With you 100%. Fuck waiting we will never perceive the difference unless you are recording orchestras in which case your personal machine won’t be in the equation.

If you are mastering and you are needing a powerful pc then you are doing it wrong lol but mixing can go real deep. I personally use ableton and Jesus fucking Christ is it bad at cpu usage but the workflow is amazing.

Both intel and amd current hen products are more than. Good enough.

If you're recording black metal, then you don't need all this shit. Black metal can be done on a potato. My band records on a core 2 quad PC and we're fine.

Here's a recommendation from an actual studio owner, a record producer and a music video producer:
youtu.be/uncK2ghtPtQ
By the way, Ryzens are good for audio production, but everything before that isn't recommended.

Prior to 3000 series there was significant latency I amd products. His 4 year old video is barely relevant. The new benchmarks do however show that amd is a great product.

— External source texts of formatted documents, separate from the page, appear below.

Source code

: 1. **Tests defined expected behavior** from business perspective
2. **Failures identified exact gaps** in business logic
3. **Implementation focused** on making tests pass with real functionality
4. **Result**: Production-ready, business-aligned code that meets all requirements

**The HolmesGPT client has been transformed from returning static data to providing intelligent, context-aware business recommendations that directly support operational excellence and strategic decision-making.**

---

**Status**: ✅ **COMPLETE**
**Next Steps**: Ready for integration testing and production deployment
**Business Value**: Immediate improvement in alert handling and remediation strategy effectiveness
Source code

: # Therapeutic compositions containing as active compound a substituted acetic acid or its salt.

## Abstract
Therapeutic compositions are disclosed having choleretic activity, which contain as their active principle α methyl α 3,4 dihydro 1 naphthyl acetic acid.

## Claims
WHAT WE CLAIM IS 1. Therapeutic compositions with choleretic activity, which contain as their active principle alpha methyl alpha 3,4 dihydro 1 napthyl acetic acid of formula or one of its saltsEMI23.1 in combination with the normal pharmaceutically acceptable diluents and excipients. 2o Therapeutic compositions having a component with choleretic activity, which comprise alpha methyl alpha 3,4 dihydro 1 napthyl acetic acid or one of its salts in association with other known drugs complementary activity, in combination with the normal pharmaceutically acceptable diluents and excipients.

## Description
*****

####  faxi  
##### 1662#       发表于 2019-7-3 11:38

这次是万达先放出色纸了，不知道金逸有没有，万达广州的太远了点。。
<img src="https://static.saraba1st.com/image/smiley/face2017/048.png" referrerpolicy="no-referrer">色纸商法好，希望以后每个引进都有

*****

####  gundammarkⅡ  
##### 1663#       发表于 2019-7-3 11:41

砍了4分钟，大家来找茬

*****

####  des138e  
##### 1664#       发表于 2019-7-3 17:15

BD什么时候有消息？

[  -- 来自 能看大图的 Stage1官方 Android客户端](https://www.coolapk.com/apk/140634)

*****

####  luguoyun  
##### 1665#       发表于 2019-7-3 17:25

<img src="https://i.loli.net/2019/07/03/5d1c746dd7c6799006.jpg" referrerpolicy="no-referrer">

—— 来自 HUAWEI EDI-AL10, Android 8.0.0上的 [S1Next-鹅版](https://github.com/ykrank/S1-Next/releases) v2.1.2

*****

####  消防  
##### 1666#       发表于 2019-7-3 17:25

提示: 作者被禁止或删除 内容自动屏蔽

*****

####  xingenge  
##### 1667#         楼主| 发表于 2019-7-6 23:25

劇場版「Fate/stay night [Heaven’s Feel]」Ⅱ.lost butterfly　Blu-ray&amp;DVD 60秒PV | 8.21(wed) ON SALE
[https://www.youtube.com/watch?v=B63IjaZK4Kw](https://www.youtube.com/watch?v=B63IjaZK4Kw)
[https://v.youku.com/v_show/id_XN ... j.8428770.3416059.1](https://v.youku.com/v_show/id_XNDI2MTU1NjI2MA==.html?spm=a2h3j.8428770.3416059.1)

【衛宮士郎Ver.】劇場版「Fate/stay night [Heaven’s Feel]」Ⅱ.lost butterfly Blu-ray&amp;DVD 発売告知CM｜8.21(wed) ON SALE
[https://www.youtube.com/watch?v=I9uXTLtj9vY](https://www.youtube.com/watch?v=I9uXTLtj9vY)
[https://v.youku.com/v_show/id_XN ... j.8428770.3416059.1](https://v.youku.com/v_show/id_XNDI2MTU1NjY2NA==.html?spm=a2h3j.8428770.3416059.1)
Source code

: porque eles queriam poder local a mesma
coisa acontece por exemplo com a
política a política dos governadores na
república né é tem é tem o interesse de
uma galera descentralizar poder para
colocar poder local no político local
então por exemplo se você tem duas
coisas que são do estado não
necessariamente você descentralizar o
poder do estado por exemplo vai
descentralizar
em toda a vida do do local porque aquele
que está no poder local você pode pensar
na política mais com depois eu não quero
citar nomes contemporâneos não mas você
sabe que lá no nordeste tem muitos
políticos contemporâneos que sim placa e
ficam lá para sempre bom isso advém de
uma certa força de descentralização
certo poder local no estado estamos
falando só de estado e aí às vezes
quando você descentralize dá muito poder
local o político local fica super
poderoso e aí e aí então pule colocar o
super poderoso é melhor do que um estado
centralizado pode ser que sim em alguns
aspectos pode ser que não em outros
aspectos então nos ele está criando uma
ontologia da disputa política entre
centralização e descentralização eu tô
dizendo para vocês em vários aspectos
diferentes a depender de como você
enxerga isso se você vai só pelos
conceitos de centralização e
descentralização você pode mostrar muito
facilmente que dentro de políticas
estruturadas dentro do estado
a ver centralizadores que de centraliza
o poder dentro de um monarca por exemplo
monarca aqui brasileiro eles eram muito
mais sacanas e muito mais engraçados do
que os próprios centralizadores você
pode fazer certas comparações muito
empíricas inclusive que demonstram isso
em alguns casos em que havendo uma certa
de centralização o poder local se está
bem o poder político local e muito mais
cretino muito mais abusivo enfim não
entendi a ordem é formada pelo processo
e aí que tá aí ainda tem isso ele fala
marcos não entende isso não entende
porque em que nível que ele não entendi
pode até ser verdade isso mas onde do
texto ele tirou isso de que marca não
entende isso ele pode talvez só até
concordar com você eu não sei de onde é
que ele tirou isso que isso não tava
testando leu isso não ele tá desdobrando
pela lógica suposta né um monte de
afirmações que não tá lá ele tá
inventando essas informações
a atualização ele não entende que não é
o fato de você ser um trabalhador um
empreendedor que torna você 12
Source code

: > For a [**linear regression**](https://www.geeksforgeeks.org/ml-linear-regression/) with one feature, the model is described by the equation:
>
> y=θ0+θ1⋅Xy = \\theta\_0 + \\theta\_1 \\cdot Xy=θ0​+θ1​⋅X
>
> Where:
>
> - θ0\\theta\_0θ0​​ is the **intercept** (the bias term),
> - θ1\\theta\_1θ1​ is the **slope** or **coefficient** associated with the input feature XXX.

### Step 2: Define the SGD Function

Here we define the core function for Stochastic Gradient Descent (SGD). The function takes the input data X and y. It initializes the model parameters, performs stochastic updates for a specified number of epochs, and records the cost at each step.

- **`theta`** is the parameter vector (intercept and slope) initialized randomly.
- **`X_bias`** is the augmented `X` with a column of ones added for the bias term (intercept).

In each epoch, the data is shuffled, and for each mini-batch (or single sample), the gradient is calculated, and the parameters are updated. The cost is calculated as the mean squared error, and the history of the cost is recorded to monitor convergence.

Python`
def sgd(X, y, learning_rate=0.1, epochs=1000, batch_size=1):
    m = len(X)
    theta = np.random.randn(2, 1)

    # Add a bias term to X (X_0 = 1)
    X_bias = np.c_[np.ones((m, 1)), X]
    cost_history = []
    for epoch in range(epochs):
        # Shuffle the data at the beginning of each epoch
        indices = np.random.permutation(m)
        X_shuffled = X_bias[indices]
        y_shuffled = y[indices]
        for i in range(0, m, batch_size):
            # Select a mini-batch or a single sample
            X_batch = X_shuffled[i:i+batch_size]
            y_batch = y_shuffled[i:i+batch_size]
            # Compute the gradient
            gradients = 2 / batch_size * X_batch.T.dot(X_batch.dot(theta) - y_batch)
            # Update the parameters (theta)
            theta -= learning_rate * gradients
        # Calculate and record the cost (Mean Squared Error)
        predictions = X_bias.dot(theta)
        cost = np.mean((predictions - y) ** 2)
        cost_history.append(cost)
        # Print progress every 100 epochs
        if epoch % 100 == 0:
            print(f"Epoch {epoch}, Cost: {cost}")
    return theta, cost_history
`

Whatever, not everyone is made out of money and you certainly don't need the best PC hardware money can buy for audio production anyway. More RAM is recommended, saving on GPU is as well, but getting the best CPU you can afford is what makes the most difference.

>core 2 quad
You might be able to give that computer a cheap CPU upgrade. E5450 xeon mod for 775 socket. Is a beast for oc.

dude, we are answering to a guy who has a 64gb studio pc in his production room and wants a second 64gb pc in his mixing room.

I mean, whatever I didn't pay so much attention, but why even bother asking when you can literally afford the best money can buy?

What is the minimum ram?

>Is Ryzen 3000 good for audio
idk, maybe, maybe not.
just check others who have the same usecase as you and what results they get.

>buying deprecated intel shit
AMD is better

So the 65g studio PC was paid for by six people! We share the recording space and use it to track bands. We have outboard gear, mics, drum sets, various cabs etc.

The mixing PC is going to be for me in my house I just want something that is beastly enough to take whatever I throw at it.

The thing is, all this PC shit I see is for gaming and I don't want to waste my money.